New bounds on Huffman codes and design techniques for error-control codes

We obtain two bounds for Huffman codes, an upper bound on data expansion of Huffman codes and an upper bound on the redundancy of Huffman codes. In addition, we investigate two issues of error control codes, the codeword length modification problem for multidimensional delta-set codes and the channel modeling problem for bursty channels.; Data expansion of Huffman codes is a measure of the worst case temporary increase of file size in the data compression process. It has been conjectured that the Huffman data expansion is at most 0.8 bits per symbol. We find a new upper bound on Huffman data expansion that is 4.4% above the conjectured bound, in contrast to the previous best known bound, which is 57% larger than the conjectured bound.; The redundancy of a code is the average codeword length minus the entropy of the source probability distribution. Shannon showed the redundancy of optimal codes is less than 1. Thus the redundancy of Huffman codes is less than 1. Let p₁ be the largest source symbol probability.

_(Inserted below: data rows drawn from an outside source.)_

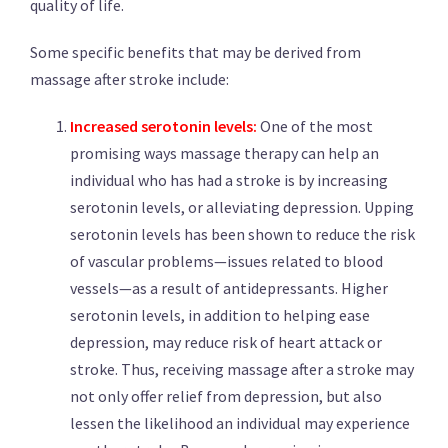
quality of life.
Some specific benefits that may be derived from
massage after stroke include:
Increased serotonin levels:
One of the most
promising ways massage therapy can help an
individual who has had a stroke is by increasing
serotonin levels, or alleviating depression. Upping
serotonin levels has been shown to reduce the risk
of vascular problems—issues related to blood
vessels—as a result of antidepressants. Higher
serotonin levels, in addition to helping ease
depression, may reduce risk of heart attack or
stroke. Thus, receiving massage after a stroke may
not only offer relief from depression, but also
lessen the likelihood an individual may experience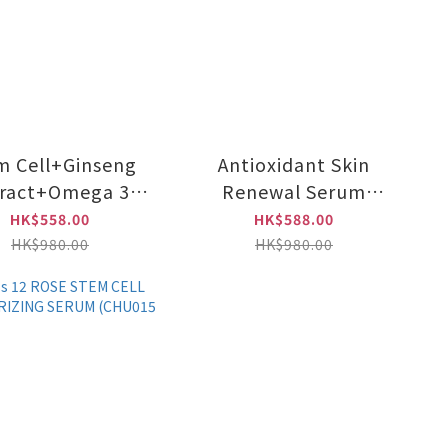
m Cell+Ginseng
Antioxidant Skin
tract+Omega 3
Renewal Serum
Anti-again &
e100ml (CHU017)
HK$558.00
HK$588.00
ejuvenating
HK$980.00
HK$980.00
poule e100ml
(CHU010)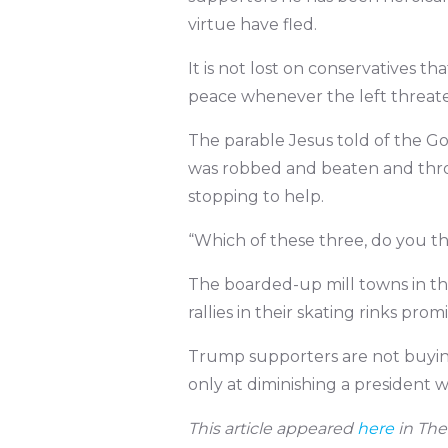
virtue have fled.
It is not lost on conservatives t
peace whenever the left threate
The parable Jesus told of the 
was robbed and beaten and throw
stopping to help.
“Which of these three, do you th
The boarded-up mill towns in th
rallies in their skating rinks prom
Trump supporters are not buying 
only at diminishing a president w
This article appeared
here
in The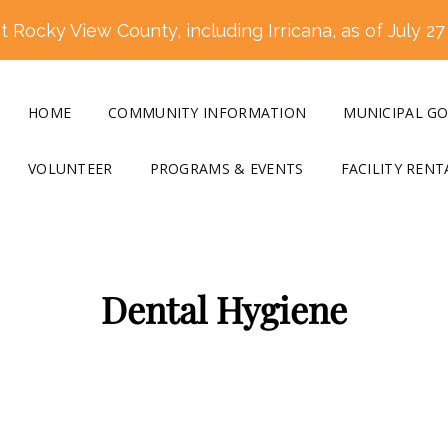
 Rocky View County, including Irricana, as of July 27
HOME
COMMUNITY INFORMATION
MUNICIPAL G
VOLUNTEER
PROGRAMS & EVENTS
FACILITY RENT
Dental Hygiene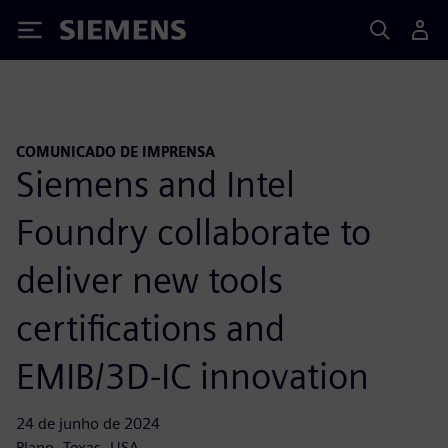
Siemens
COMUNICADO DE IMPRENSA
Siemens and Intel
Foundry collaborate to
deliver new tools
certifications and
EMIB/3D-IC innovation
24 de junho de 2024
Plano, Texas, USA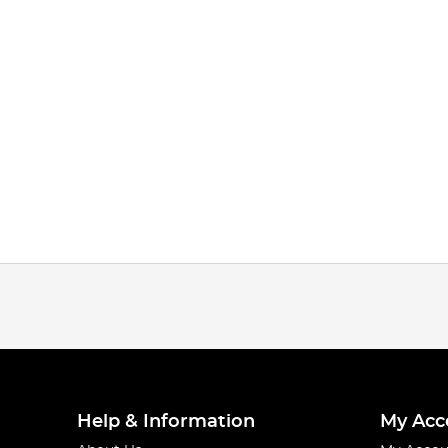
Help & Information
My Acc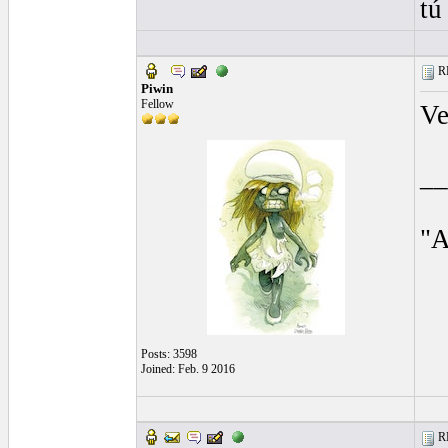
tú
RE
Piwin
Fellow
Ve
__
"A
Posts: 3598
Joined: Feb. 9 2016
RE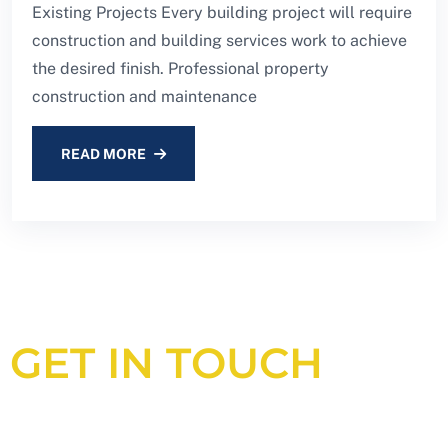
Existing Projects Every building project will require
construction and building services work to achieve
the desired finish. Professional property
construction and maintenance
READ MORE
GET IN TOUCH
Looking for an experienced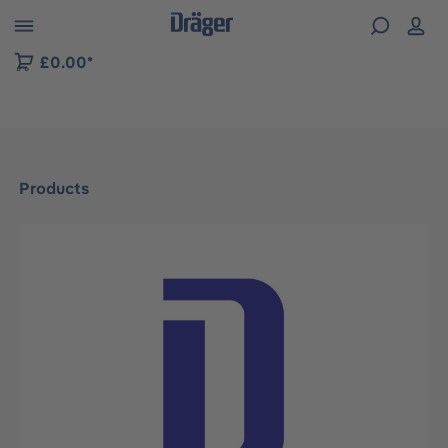
 to B2B platform navigation
£0.00*
Products
Skip image gallery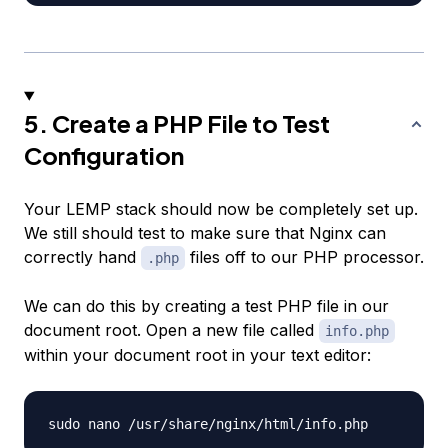
5. Create a PHP File to Test
Configuration
Your LEMP stack should now be completely set up.
We still should test to make sure that Nginx can
correctly hand
files off to our PHP processor.
.php
We can do this by creating a test PHP file in our
document root. Open a new file called
info.php
within your document root in your text editor: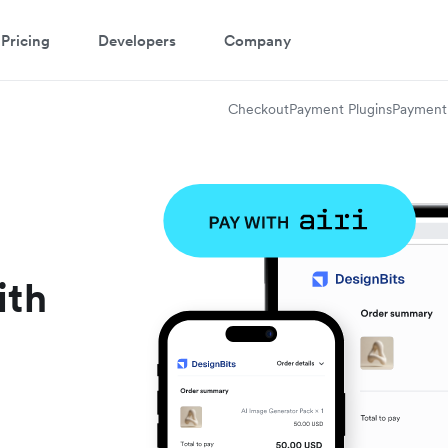
Pricing
Developers
Company
Checkout
Payment Plugins
Payment 
ith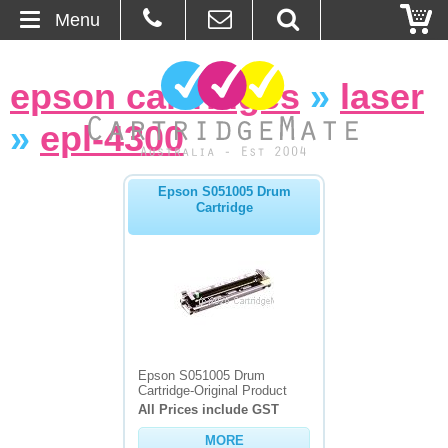
Menu
Home
epson cartridges
»
laser
About Us
»
epl-4300
Contact
Epson S051005 Drum
Cartridge
Ordering
Blog
Basket
Browse Products
Epson S051005 Drum
Cartridge-Original Product
Cartridges
All Prices include GST
MORE
Bulk Inks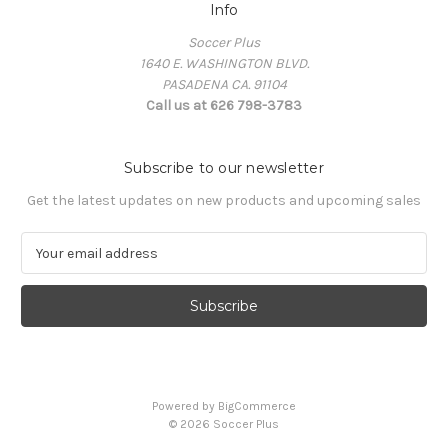
Info
Soccer Plus
1640 E. WASHINGTON BLVD.
PASADENA CA. 91104
Call us at 626 798-3783
Subscribe to our newsletter
Get the latest updates on new products and upcoming sales
E
m
a
i
l
A
d
d
Powered by
BigCommerce
r
© 2026 Soccer Plus
e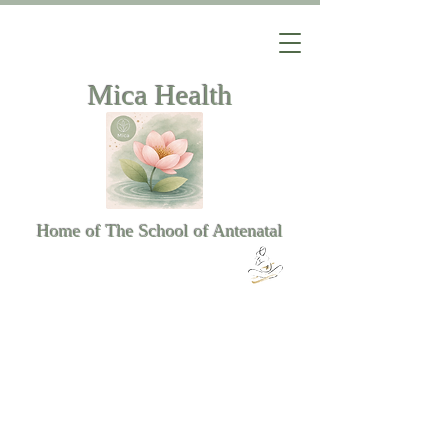
Mica Health
Home of The School of Antenatal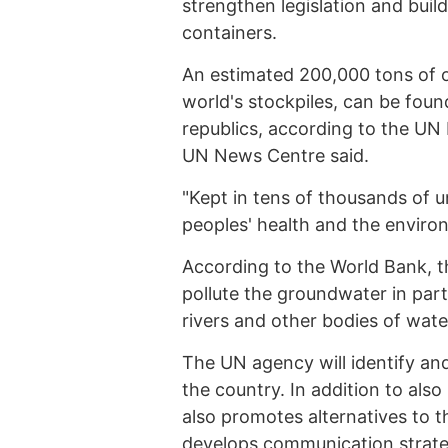
strengthen legislation and buil
containers.
An estimated 200,000 tons of o
world's stockpiles, can be foun
republics, according to the UN 
UN News Centre said.
"Kept in tens of thousands of u
peoples' health and the enviro
According to the World Bank, the
pollute the groundwater in part
rivers and other bodies of water
The UN agency will identify an
the country. In addition to also
also promotes alternatives to 
develops communication strate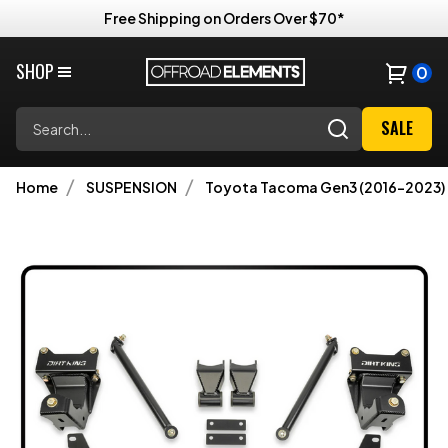
Free Shipping on Orders Over $70*
SHOP
0
Search
SALE
Home
SUSPENSION
Toyota Tacoma Gen3 (2016-2023)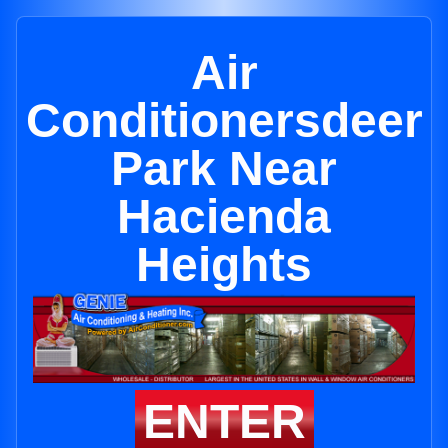
Air
Conditionersdeer
Park Near
Hacienda
Heights
ENTER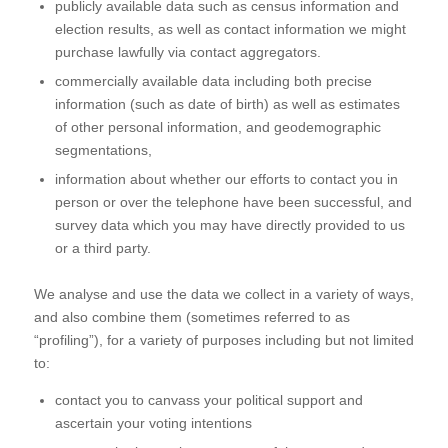
publicly available data such as census information and
election results, as well as contact information we might
purchase lawfully via contact aggregators.
commercially available data including both precise
information (such as date of birth) as well as estimates
of other personal information, and geodemographic
segmentations,
information about whether our efforts to contact you in
person or over the telephone have been successful, and
survey data which you may have directly provided to us
or a third party.
We analyse and use the data we collect in a variety of ways,
and also combine them (sometimes referred to as
“profiling”), for a variety of purposes including but not limited
to:
contact you to canvass your political support and
ascertain your voting intentions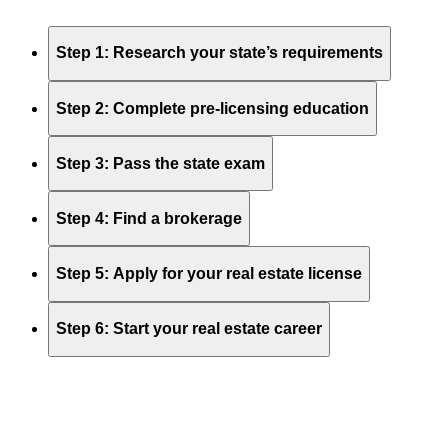
Step 1: Research your state’s requirements
Step 2: Complete pre-licensing education
Step 3: Pass the state exam
Step 4: Find a brokerage
Step 5: Apply for your real estate license
Step 6: Start your real estate career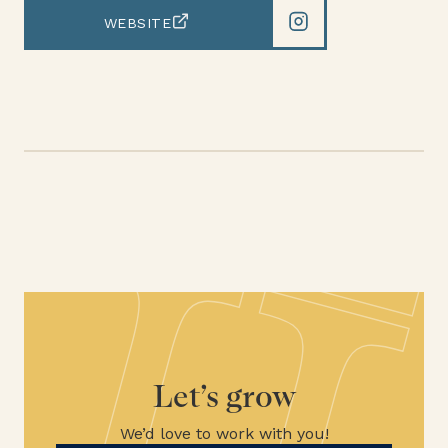
WEBSITE
Let’s grow
We’d love to work with you!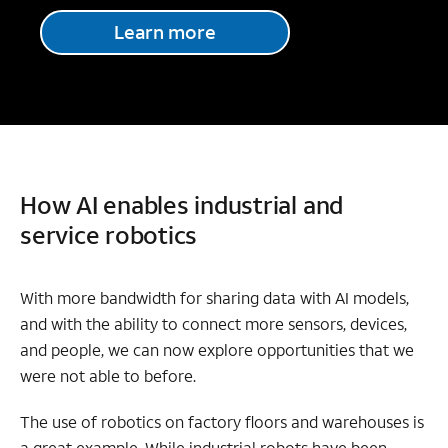
Learn more
How AI enables industrial and
service robotics
With more bandwidth for sharing data with AI models,
and with the ability to connect more sensors, devices,
and people, we can now explore opportunities that we
were not able to before.
The use of
robotics on factory floors and warehouses is
a great example. While industrial robots have been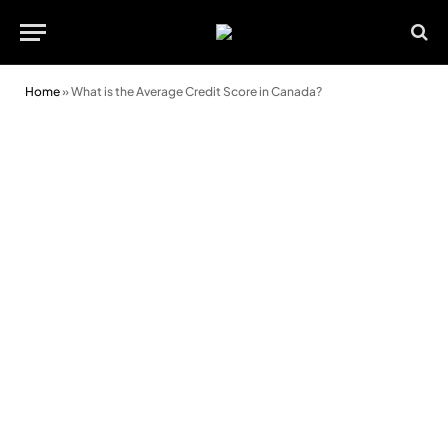
Home
»
What is the Average Credit Score in Canada?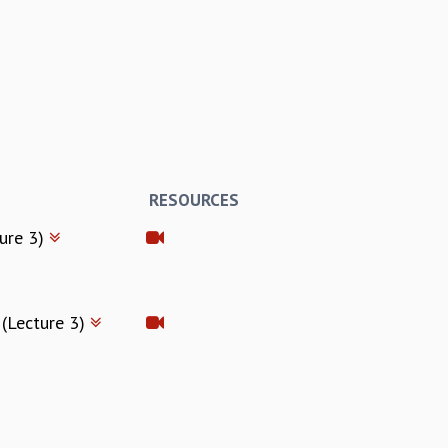
RESOURCES
ture 3)
 (Lecture 3)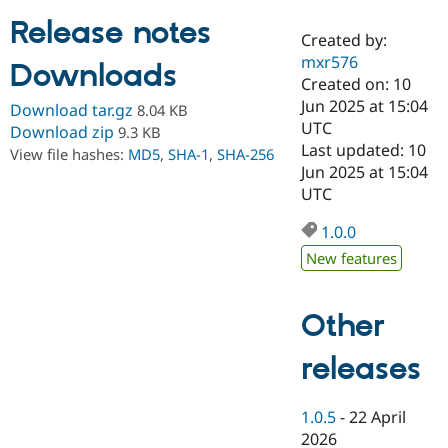
Release notes
Created by:
Community
Drupal AI
Documentat
Find a Drupa
mxr576
Downloads
Certified Pa
Created on: 10
Jun 2025 at 15:04
Download tar.gz
8.04 KB
Support Drupal
Case Studie
Getting star
About the
UTC
Download zip
9.3 KB
Become a D
Community
Last updated: 10
View file hashes:
MD5
,
SHA-1
,
SHA-256
Certified Pa
Jun 2025 at 15:04
Get Started
Drupal for
Local Devel
The Drupal
UTC
Governmen
Guide
How to Cont
Association
Find a Hosti
1.0.0
Provider
Try Drupal CMS
New features
Drupal for 
Developer R
DrupalCon
Donate
Education
Find a Migra
Other
Try Hosting
Partner
Drupal CMS
Events
Become a Pa
Drupal for N
Guide
releases
Find Trainin
Jobs / Caree
Become a Ri
1.0.5
-
22 April
Drupal for
Drupal User
Maker
2026
eCommerce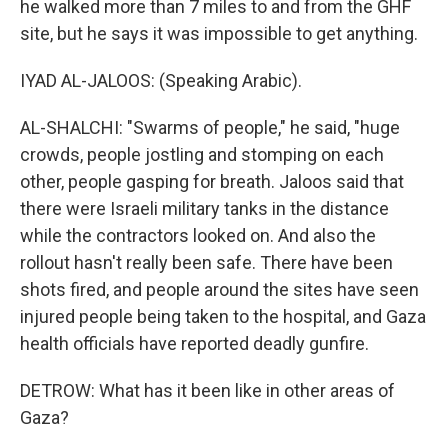
he walked more than 7 miles to and from the GHF
site, but he says it was impossible to get anything.
IYAD AL-JALOOS: (Speaking Arabic).
AL-SHALCHI: "Swarms of people," he said, "huge
crowds, people jostling and stomping on each
other, people gasping for breath. Jaloos said that
there were Israeli military tanks in the distance
while the contractors looked on. And also the
rollout hasn't really been safe. There have been
shots fired, and people around the sites have seen
injured people being taken to the hospital, and Gaza
health officials have reported deadly gunfire.
DETROW: What has it been like in other areas of
Gaza?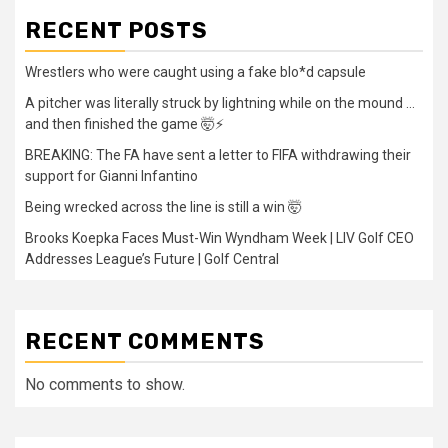
RECENT POSTS
Wrestlers who were caught using a fake blo*d capsule
A pitcher was literally struck by lightning while on the mound …
and then finished the game 🤯⚡
BREAKING: The FA have sent a letter to FIFA withdrawing their
support for Gianni Infantino
Being wrecked across the line is still a win 🤯
Brooks Koepka Faces Must-Win Wyndham Week | LIV Golf CEO
Addresses League’s Future | Golf Central
RECENT COMMENTS
No comments to show.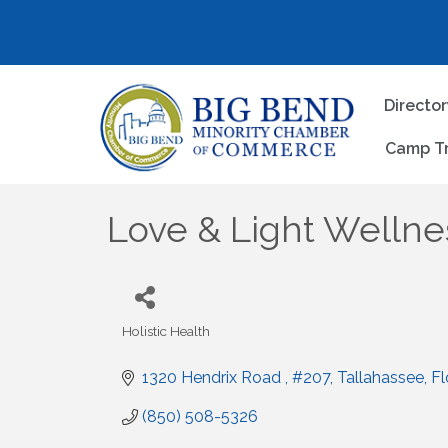
Directo
Camp T
Love & Light Wellne
Holistic Health
Categories
1320 Hendrix Road 
#207
Tallahassee
Fl
(850) 508-5326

Gallager obtained a tight upper bound on redundancy of binary Huffman codes for p₁ ≥ 0.5 and a nontight upper bound for p₁ < 0.5. Our new bound on redundancy of binary Huffman codes for p₁ < 0.5 is better than Gallager's except at a set of discrete points, where they are equal.; Error control system designers frequently encounter the codeword length truncation problem because symbol sizes are often fixed but flexible code parameters are wanted. We find sufficient conditions for puncturing multidimensional delta-set codes without reducing the designed distances. Higher rates can be achieved for some code parameters than those of comparable codes with the same decoding complexity.; Channel modeling is critical in system design and evaluation. We propose an error model for bursty channels that applies to error characteristics beyond the few special simple forms of polygeometric functions that most widely used models can represent. We derive closed-form expressions for capacity and statistics of the model. We demonstrate how to parameterize the model and how to evaluate error control block codes based on this model.